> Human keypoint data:
§
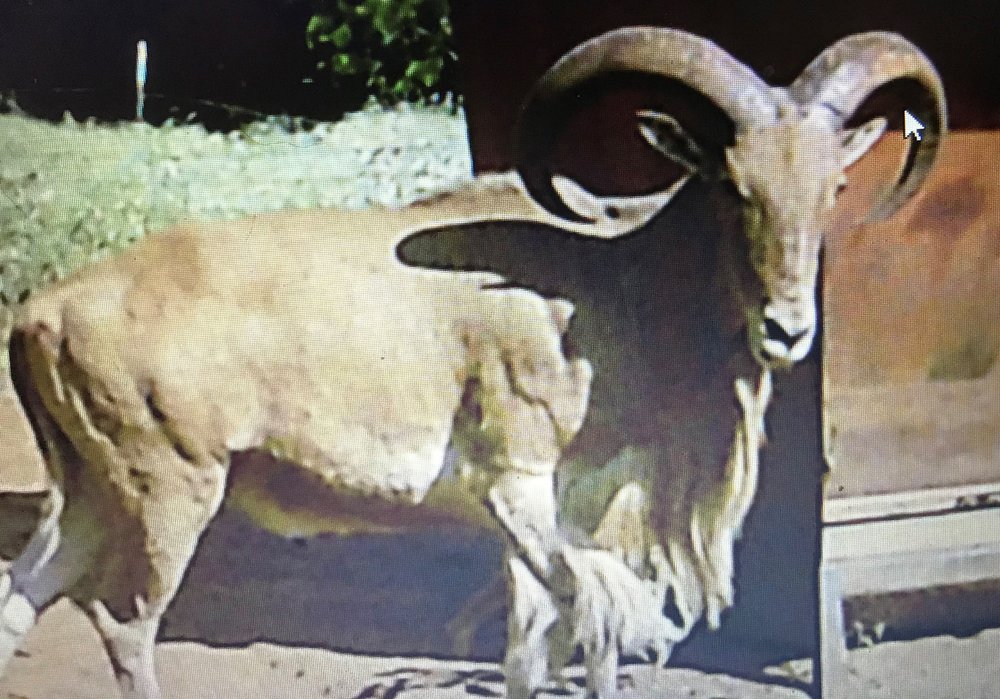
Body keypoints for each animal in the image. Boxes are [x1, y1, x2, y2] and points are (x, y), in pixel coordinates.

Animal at [0, 172, 682, 699]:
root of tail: (43, 313)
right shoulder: (525, 487)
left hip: (87, 494)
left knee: (24, 589)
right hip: (166, 492)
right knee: (125, 624)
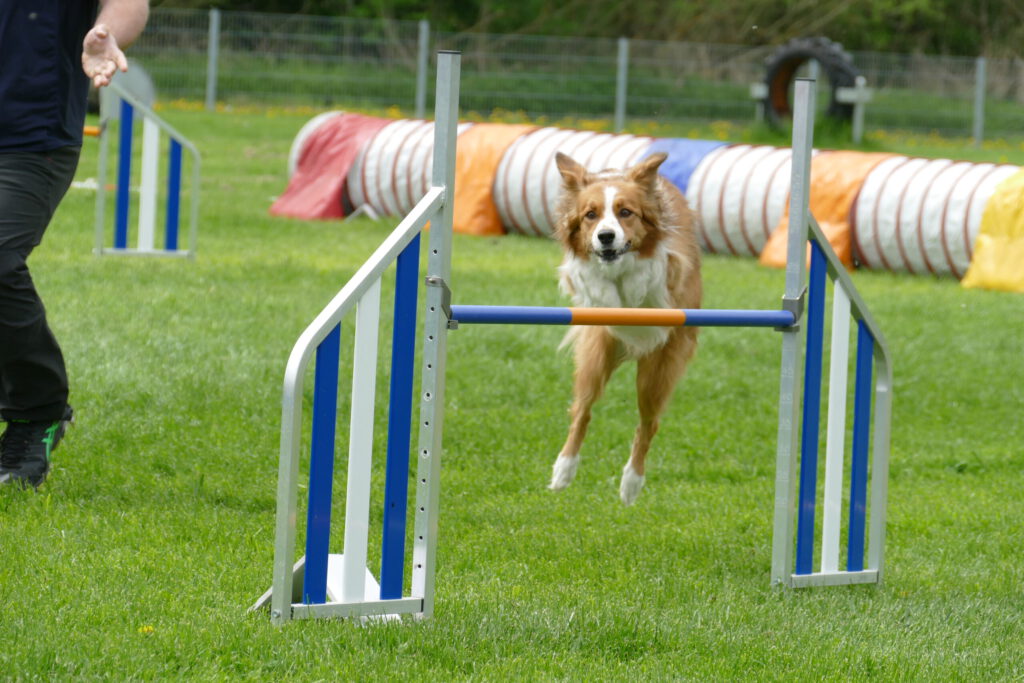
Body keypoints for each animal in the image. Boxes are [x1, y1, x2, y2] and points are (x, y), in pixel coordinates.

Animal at [549, 151, 702, 505]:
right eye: (590, 215)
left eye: (625, 212)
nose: (606, 237)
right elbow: (592, 280)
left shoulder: (670, 273)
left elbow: (645, 275)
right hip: (596, 354)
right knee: (582, 411)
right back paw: (563, 470)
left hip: (657, 371)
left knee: (647, 424)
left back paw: (631, 483)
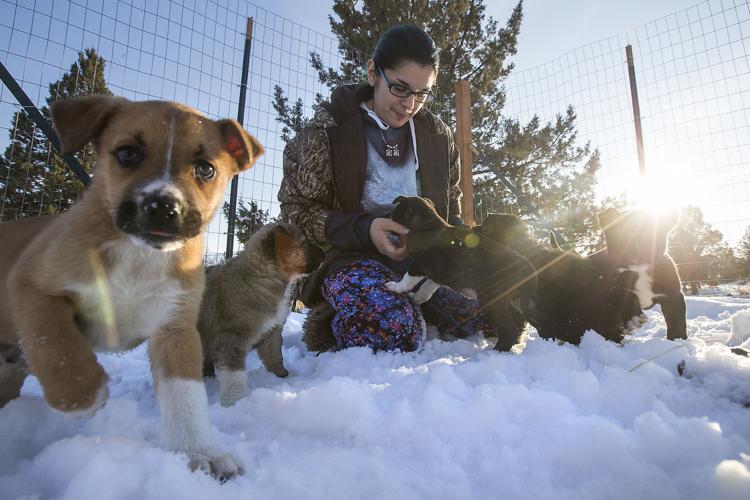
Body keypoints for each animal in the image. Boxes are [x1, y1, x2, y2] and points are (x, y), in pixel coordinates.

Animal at [0, 95, 264, 482]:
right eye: (127, 154)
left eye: (205, 169)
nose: (164, 206)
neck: (139, 254)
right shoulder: (31, 284)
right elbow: (56, 343)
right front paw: (82, 396)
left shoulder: (175, 328)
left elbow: (186, 398)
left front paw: (200, 452)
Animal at [197, 222, 324, 406]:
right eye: (304, 241)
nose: (324, 252)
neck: (261, 278)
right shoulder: (232, 339)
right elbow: (235, 377)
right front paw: (235, 401)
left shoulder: (271, 332)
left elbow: (275, 358)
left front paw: (283, 376)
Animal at [592, 206, 692, 340]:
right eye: (621, 235)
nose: (636, 247)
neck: (639, 269)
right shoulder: (612, 288)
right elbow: (625, 296)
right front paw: (633, 318)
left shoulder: (673, 296)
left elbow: (676, 321)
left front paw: (678, 340)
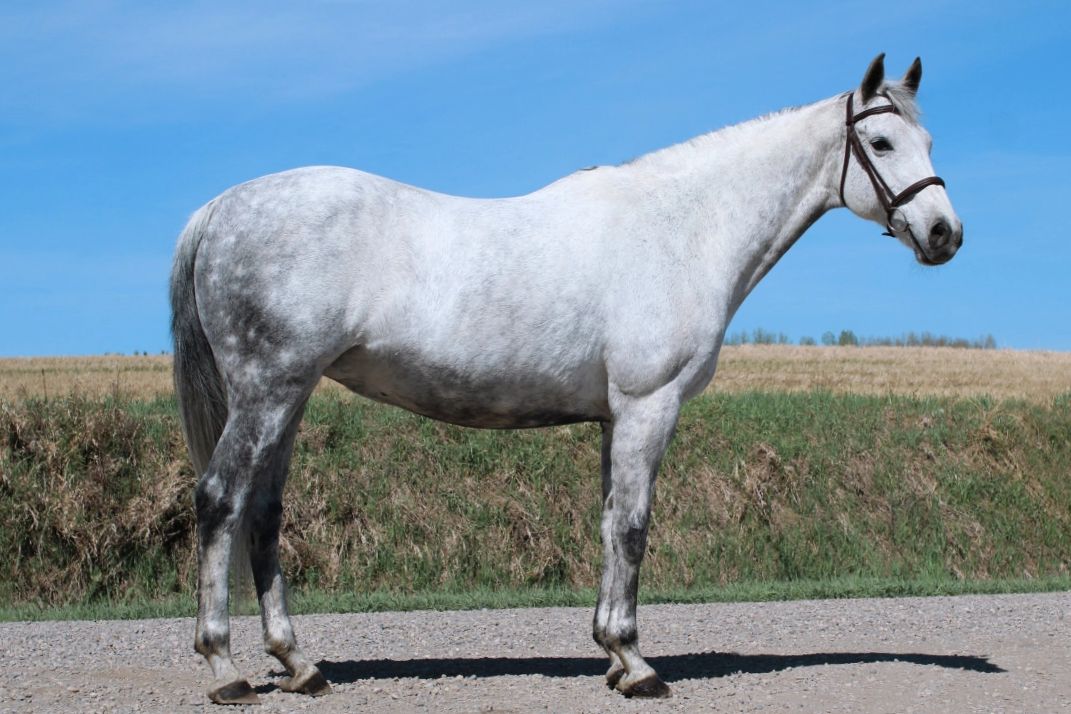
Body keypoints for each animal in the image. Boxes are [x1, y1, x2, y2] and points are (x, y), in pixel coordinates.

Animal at [170, 54, 961, 704]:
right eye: (882, 144)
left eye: (928, 144)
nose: (944, 234)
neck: (683, 227)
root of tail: (219, 208)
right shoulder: (649, 406)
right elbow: (635, 527)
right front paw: (638, 666)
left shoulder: (616, 417)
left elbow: (609, 523)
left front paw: (610, 651)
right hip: (267, 393)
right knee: (219, 500)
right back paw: (224, 667)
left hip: (290, 398)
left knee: (264, 513)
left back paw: (298, 664)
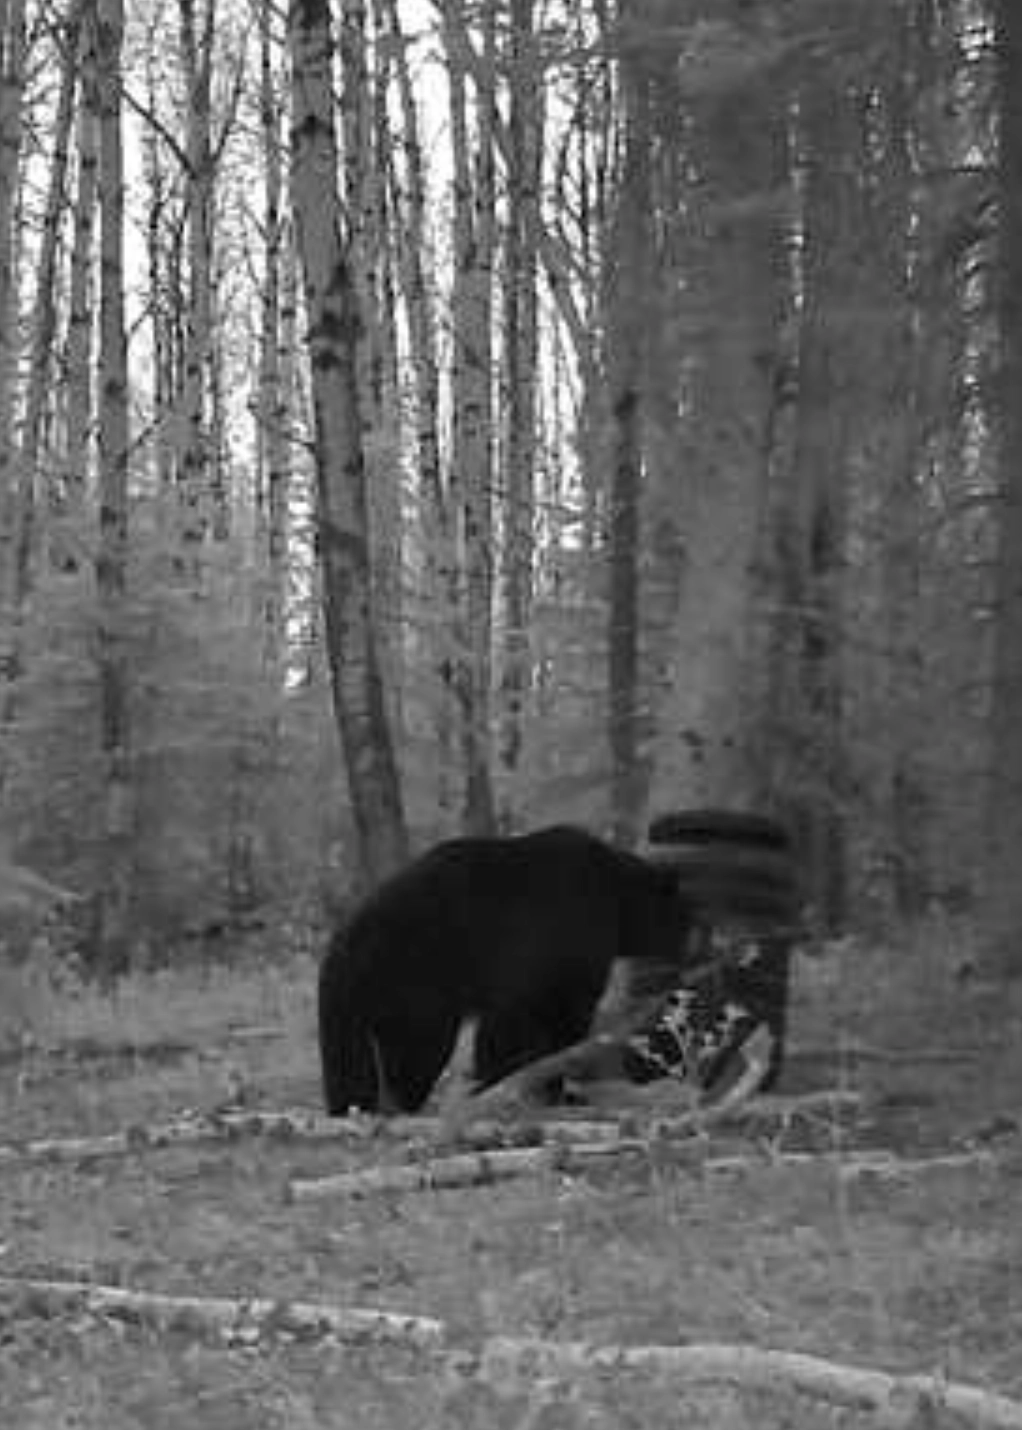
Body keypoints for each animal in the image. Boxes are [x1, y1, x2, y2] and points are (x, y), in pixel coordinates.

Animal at [318, 825, 695, 1115]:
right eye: (685, 921)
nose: (691, 951)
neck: (617, 898)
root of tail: (344, 941)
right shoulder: (562, 930)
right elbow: (547, 1015)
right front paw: (544, 1088)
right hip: (415, 977)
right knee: (419, 1045)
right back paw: (403, 1103)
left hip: (355, 1000)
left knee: (348, 1057)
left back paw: (354, 1106)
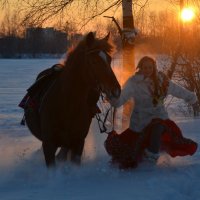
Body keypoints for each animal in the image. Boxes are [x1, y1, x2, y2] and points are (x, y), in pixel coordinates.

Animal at [29, 32, 120, 167]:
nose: (116, 90)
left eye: (109, 59)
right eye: (94, 61)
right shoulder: (48, 145)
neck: (66, 104)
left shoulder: (78, 143)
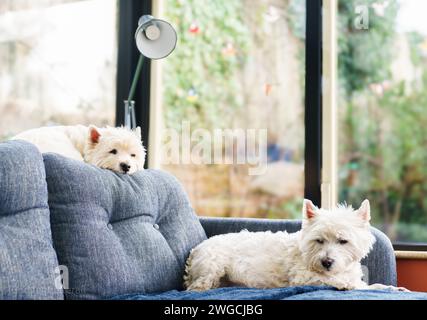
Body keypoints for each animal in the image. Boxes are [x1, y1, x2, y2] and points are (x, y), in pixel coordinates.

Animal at [185, 200, 412, 292]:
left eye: (343, 241)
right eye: (319, 240)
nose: (326, 262)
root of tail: (196, 249)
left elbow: (369, 285)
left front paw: (391, 288)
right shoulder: (303, 278)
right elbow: (335, 281)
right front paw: (345, 285)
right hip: (212, 265)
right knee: (196, 288)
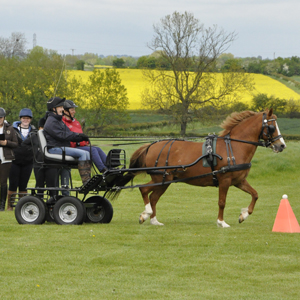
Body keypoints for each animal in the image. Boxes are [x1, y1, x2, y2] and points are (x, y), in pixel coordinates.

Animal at [119, 108, 286, 227]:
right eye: (271, 127)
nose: (281, 145)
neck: (233, 147)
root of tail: (151, 145)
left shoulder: (239, 181)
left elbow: (255, 194)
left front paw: (243, 215)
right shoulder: (225, 180)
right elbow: (222, 202)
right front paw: (221, 222)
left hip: (165, 180)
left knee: (153, 197)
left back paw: (154, 220)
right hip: (160, 178)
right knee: (144, 190)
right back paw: (146, 214)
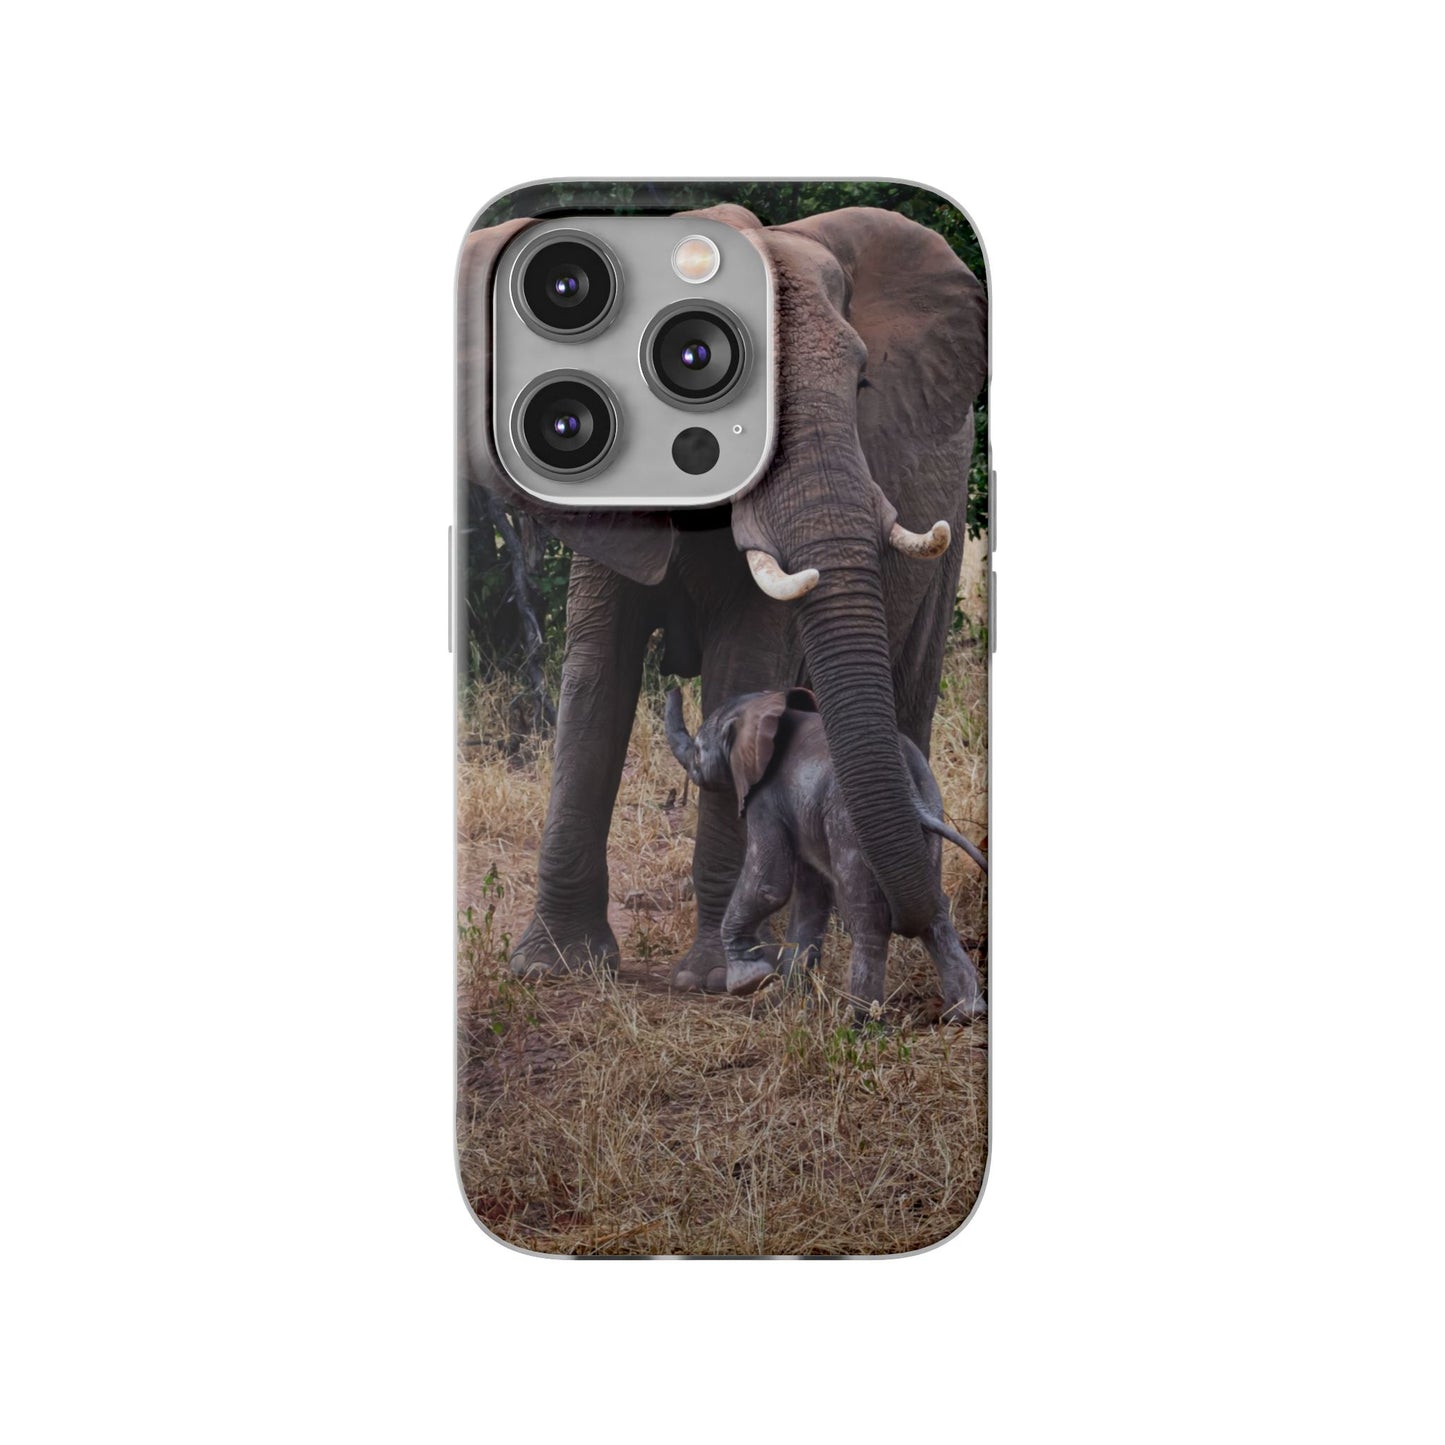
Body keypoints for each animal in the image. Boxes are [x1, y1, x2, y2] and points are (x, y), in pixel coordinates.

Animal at [663, 685, 987, 1018]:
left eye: (698, 750)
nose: (672, 688)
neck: (767, 707)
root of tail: (908, 781)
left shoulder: (765, 798)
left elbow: (769, 886)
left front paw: (748, 980)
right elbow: (811, 896)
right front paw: (791, 1004)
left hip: (847, 821)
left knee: (867, 914)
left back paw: (862, 1019)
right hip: (931, 805)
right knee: (935, 907)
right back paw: (966, 1012)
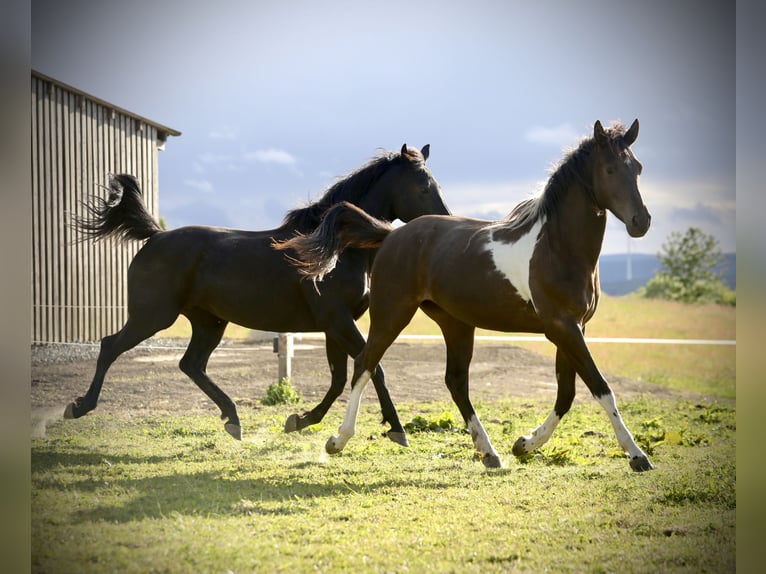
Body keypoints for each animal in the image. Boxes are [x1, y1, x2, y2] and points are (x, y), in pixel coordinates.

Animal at [67, 144, 451, 442]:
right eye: (423, 187)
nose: (444, 223)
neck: (337, 246)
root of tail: (156, 236)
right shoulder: (338, 321)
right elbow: (371, 369)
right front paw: (397, 430)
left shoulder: (335, 326)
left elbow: (339, 379)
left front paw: (298, 421)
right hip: (153, 316)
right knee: (111, 346)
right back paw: (79, 407)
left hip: (208, 322)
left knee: (191, 364)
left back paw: (233, 420)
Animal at [278, 120, 654, 472]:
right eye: (609, 169)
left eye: (637, 167)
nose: (642, 222)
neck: (556, 248)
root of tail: (391, 235)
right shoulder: (562, 327)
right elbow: (600, 387)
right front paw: (637, 455)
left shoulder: (574, 327)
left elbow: (568, 393)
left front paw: (524, 444)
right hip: (392, 313)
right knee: (365, 364)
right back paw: (338, 440)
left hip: (455, 323)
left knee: (455, 382)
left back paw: (489, 452)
§
> ABOUT THIS TASK: Identify the lines of the entries containing the string "root". Copy each such line.

> TASK RESPONSE:
root of tail: (43, 313)
root of tail: (219, 208)
root of tail: (344, 941)
root of tail: (196, 249)
root of tail: (151, 145)
root of tail: (908, 781)
root of tail: (156, 236)
root of tail: (391, 235)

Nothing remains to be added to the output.